Badredine Arfi, Ph.D. Associate Professor of Political Science
College of Liberal Arts and Sciences
Badredine Arfi’s work within Political Science has been multifaceted, including critical-theoretic analysis of international relations theory and the role of religion in democratic theory, applications of quantum approaches (borrowed from physics) to game theory with applications in political science, and the development of linguistic fuzzy-logic approaches to social science methodology.
Arfi has two PhDs, one in Physics and one in Political Science. He had authored or co-authored ten articles on thermal conductivity and superconductors before pursuing his graduate work in Political Science.
Arfi’s work has reflected four research areas. First, he has developed a social-constructivist research agenda on ethnic conflict, cooperation, and trust.
Second, he has developed a set of sophisticated methodologies to analyze politics using the approach of computing with words or soft computing. These methods allow us to systematically account for the role that the inherent vagueness and imprecision of natural language play in theorizing and empirically studying social and political phenomena. Specifically he has developed a new approach to game theory, decision-making, the study of complex causality, and data analysis based on linguistic fuzzy logic instead of Aristotelian binary logic.

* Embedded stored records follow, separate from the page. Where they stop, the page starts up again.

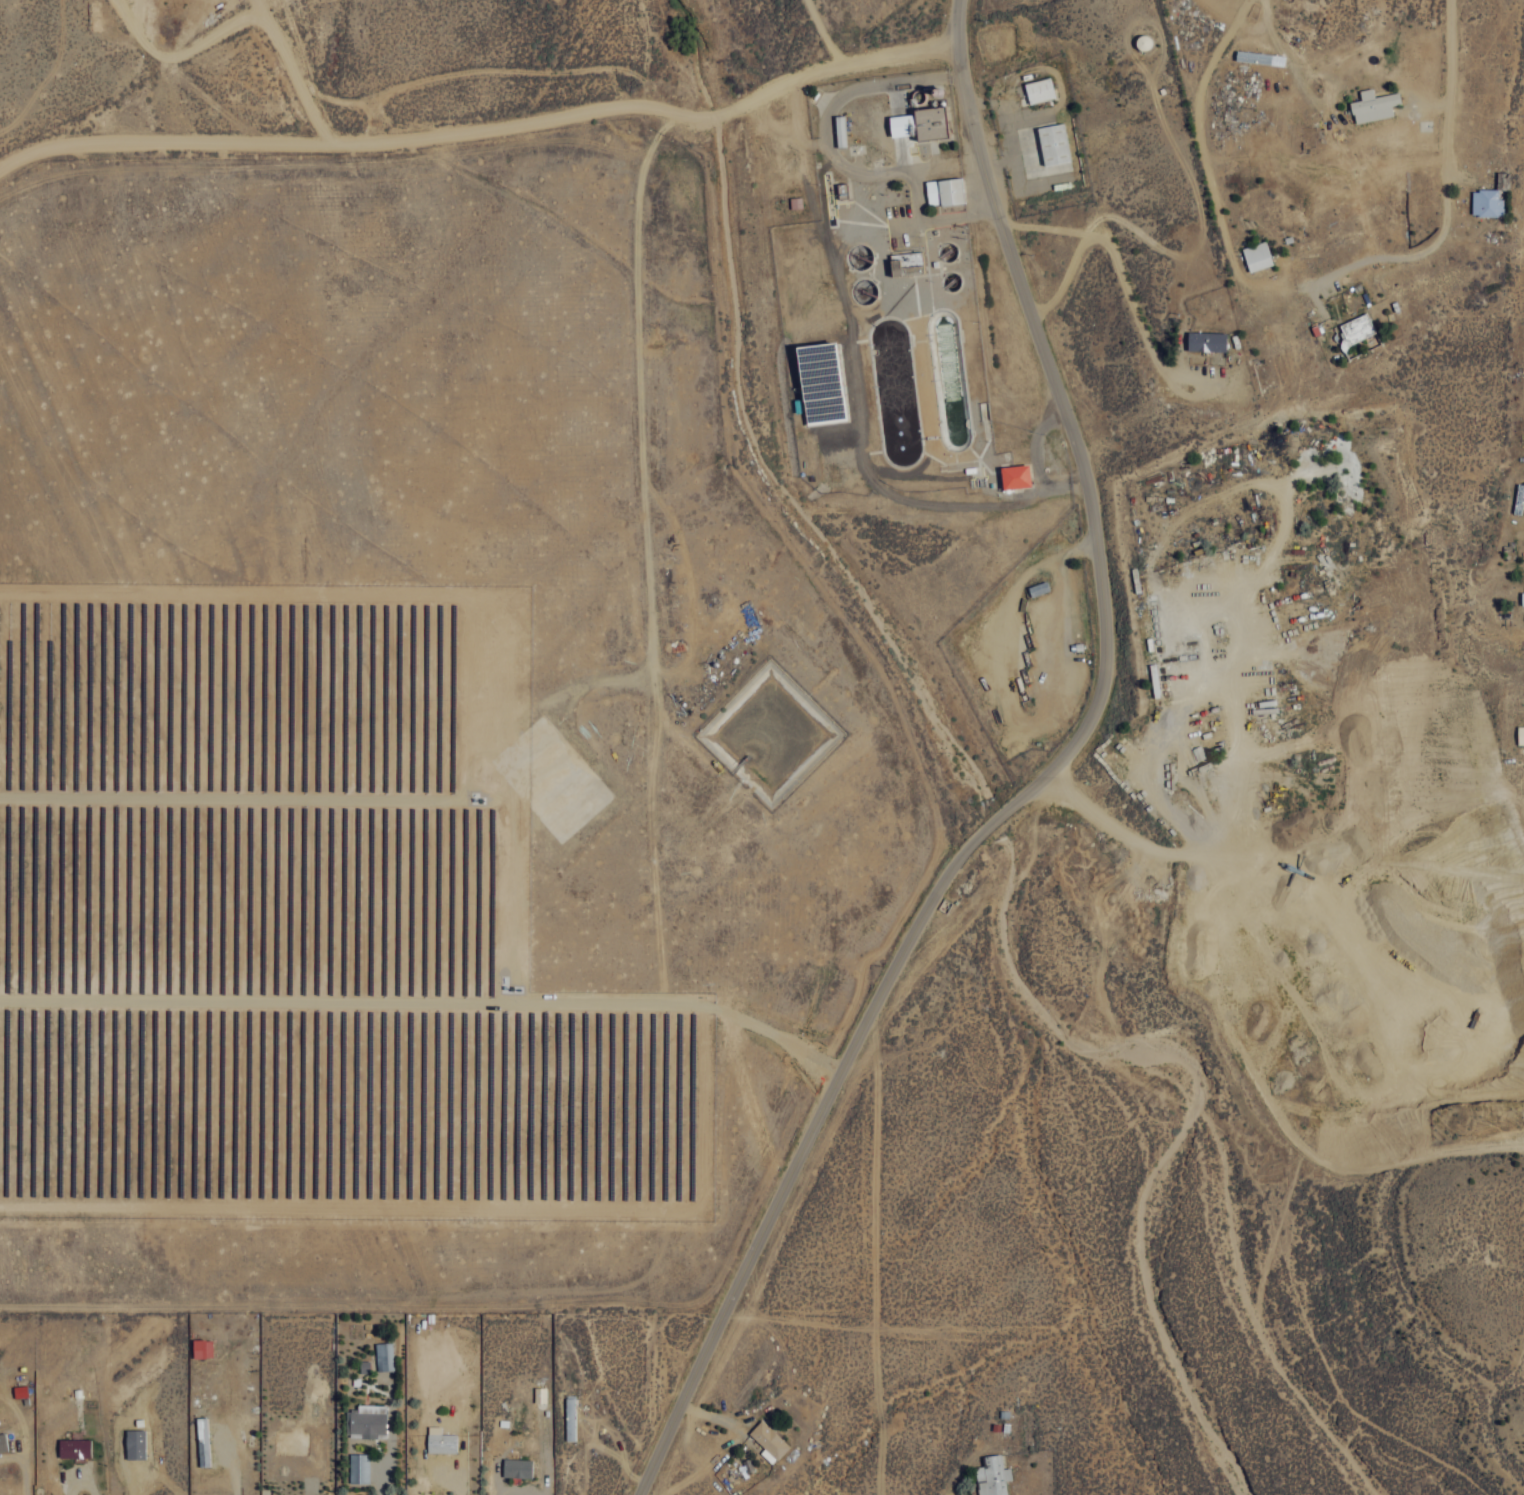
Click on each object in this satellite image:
road: (821, 31)
building: (1143, 41)
storage tank: (1143, 41)
building: (933, 88)
storage tank: (933, 88)
building: (1038, 89)
building: (1373, 105)
road: (967, 107)
building: (920, 122)
road: (482, 126)
building: (839, 130)
building: (1051, 143)
building: (840, 189)
building: (942, 191)
building: (1486, 202)
building: (1257, 255)
building: (904, 263)
wastewater plant: (882, 288)
building: (1355, 329)
building: (1206, 340)
building: (819, 381)
building: (1014, 475)
building: (1523, 593)
building: (1520, 734)
road: (958, 856)
solar farm: (303, 919)
building: (201, 1348)
building: (384, 1356)
building: (363, 1367)
building: (539, 1394)
building: (569, 1419)
building: (366, 1421)
building: (440, 1441)
building: (768, 1441)
building: (2, 1442)
building: (202, 1442)
building: (134, 1444)
building: (73, 1448)
building: (358, 1468)
building: (516, 1468)
building: (992, 1476)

Third, drawing on his prior work in physics, he has adapted key ideas from the theory of quantum physics such as entanglement and superposition to develop a framework of quantum theoretic games that he uses to analyze the problems of collective action and trust in politics.
Fourth, he has developed a new critical-theoretic framework for assessing and rethinking IR theories based on Jacques Derrida’s thought on deconstruction and Jacques Lacan’s theory of psychoanalysis. Arfi is now rethinking our theories of democratic pluralism and their compatibility with Islamic conceptions of democracy, and conducting on-the-ground interviews with supporters of Islamist parties in North Africa and the Middle East to provide an empirical complement to his theoretical insights.
Arfi is also extending his previous work by asking whether faith can inform debates about international ethics and international relations theory in general. He is also applying linguistic fuzzy-logic to social network analysis, with applications to international ethnic conflicts.